### Written instruction A
In the forum thread on spam notifications, how does Mike Lang say the software treats a spam post?
### Written instruction B
Please extend the forum thread on spam notifications, picking up after its final post.

### Source excerpt

#####

# Does Spam Count?



## richsadams (Jan 4, 2003)

If I receive an e-mail notification of a new post on a thread for which I have a subscription I need to visit the thread or I won't receive any more notifications correct? 

What if the post is spam (like the never-ending Nike Shoe junk)? If I just delete the e-mail and don't visit the thread, will future notifications stop coming?

TIA!


----------



## ciper (Nov 4, 2004)

AFAIK you will get a new notification everytime a new reply is posted.


----------



## Mike Lang (Nov 17, 1999)

The software can't tell the post is spam, it treats it the same as any post.


----------



## richsadams (Jan 4, 2003)

Thanks Mike, makes sense. So that means (based on the quote from a notification e-mail below) that I need to visit the thread in order to continue to receive new post notifications correct?

#####

Lines excerpted from a collection:
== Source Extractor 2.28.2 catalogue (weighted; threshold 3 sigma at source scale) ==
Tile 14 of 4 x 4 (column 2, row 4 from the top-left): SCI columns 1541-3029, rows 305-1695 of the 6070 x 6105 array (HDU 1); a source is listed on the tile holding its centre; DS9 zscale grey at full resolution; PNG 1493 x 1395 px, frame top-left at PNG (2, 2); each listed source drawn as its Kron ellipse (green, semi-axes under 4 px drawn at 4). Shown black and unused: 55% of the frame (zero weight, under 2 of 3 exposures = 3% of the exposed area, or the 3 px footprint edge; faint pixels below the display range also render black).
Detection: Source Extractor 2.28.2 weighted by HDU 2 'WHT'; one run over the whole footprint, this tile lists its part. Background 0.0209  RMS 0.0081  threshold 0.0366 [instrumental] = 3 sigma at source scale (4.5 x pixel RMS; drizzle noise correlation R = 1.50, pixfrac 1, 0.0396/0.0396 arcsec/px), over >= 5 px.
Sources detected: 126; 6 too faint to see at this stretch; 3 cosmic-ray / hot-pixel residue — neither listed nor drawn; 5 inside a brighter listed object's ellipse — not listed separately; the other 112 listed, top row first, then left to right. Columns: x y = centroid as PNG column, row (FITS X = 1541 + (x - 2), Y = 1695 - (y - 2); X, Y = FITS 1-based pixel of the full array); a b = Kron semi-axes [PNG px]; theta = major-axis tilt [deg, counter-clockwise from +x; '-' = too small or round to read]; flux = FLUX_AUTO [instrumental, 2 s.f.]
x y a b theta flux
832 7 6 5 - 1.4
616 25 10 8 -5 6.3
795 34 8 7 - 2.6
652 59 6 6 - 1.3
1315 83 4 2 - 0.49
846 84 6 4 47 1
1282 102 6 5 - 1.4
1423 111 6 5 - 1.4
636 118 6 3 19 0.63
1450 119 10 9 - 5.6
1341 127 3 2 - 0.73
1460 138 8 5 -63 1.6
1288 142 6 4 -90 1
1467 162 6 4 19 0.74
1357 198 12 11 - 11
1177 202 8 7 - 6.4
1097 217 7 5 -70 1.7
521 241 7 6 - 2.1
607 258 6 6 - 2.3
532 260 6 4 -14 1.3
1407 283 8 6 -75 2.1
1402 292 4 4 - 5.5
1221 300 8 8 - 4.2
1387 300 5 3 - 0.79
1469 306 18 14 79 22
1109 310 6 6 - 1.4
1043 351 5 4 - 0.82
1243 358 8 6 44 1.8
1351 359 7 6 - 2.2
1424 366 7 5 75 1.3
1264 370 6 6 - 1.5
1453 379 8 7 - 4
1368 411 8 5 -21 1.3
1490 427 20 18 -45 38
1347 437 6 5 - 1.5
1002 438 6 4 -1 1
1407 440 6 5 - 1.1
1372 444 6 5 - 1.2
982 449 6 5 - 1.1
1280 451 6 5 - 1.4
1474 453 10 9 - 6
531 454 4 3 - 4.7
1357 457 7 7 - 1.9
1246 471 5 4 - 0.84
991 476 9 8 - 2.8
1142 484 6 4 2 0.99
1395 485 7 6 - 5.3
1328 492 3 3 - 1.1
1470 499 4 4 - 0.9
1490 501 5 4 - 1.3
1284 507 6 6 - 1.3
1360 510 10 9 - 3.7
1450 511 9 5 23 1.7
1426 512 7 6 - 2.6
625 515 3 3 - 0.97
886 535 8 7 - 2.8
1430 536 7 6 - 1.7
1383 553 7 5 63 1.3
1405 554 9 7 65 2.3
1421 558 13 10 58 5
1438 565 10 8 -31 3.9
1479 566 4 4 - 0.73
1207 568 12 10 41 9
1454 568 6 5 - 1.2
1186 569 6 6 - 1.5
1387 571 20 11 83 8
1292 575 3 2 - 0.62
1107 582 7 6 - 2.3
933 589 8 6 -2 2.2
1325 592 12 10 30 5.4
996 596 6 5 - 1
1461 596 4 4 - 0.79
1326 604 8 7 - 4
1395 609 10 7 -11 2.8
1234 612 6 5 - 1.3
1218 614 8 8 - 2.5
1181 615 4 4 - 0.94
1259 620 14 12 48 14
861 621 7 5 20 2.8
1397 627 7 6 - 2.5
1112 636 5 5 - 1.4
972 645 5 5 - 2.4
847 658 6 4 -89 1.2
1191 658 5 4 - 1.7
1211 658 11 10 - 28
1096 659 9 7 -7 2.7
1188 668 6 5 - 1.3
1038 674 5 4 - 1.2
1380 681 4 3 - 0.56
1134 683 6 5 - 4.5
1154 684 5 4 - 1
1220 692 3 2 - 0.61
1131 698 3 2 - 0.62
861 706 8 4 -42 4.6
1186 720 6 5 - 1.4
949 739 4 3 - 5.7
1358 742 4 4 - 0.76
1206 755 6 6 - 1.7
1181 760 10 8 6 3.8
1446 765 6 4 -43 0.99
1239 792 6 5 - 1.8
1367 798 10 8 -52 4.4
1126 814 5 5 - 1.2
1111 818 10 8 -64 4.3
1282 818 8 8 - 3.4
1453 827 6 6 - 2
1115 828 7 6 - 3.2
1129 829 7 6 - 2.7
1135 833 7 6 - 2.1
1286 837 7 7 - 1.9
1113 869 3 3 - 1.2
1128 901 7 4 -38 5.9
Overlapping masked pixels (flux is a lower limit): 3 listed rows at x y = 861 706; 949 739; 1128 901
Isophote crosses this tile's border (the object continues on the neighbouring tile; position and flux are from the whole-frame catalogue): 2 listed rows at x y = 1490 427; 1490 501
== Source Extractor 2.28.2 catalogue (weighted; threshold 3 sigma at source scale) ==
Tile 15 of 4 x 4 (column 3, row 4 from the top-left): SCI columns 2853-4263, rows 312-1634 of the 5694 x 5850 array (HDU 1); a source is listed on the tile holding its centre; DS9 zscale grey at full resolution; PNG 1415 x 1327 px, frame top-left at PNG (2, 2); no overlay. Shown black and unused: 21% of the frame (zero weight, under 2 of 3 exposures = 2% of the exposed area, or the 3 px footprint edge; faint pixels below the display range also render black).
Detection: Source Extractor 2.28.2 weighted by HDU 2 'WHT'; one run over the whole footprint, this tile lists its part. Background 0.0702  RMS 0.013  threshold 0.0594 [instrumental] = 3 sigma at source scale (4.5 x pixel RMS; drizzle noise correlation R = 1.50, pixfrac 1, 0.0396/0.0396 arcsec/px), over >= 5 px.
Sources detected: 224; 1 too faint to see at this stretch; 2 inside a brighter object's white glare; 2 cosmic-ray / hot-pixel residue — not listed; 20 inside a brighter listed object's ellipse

#####

### Answer A
It treats a spam post the same as any other post, because it can't tell that the post is spam.

### Answer B
> There may be other replies also, but you will not receive any more notifications until you visit the forum again.
> 
> Yours,
> TiVo Community team


Or as Ciper mentioned, do we now continue to receive notices no matter what?


----------



## Mike Lang (Nov 17, 1999)

No, you just need to log into the forum to reset the counter.


----------



## richsadams (Jan 4, 2003)

Mike Lang said:


> No, you just need to log into the forum to reset the counter.


Got it. Thanks again! :up:


----------



## Mike Lang (Nov 17, 1999)

No problem.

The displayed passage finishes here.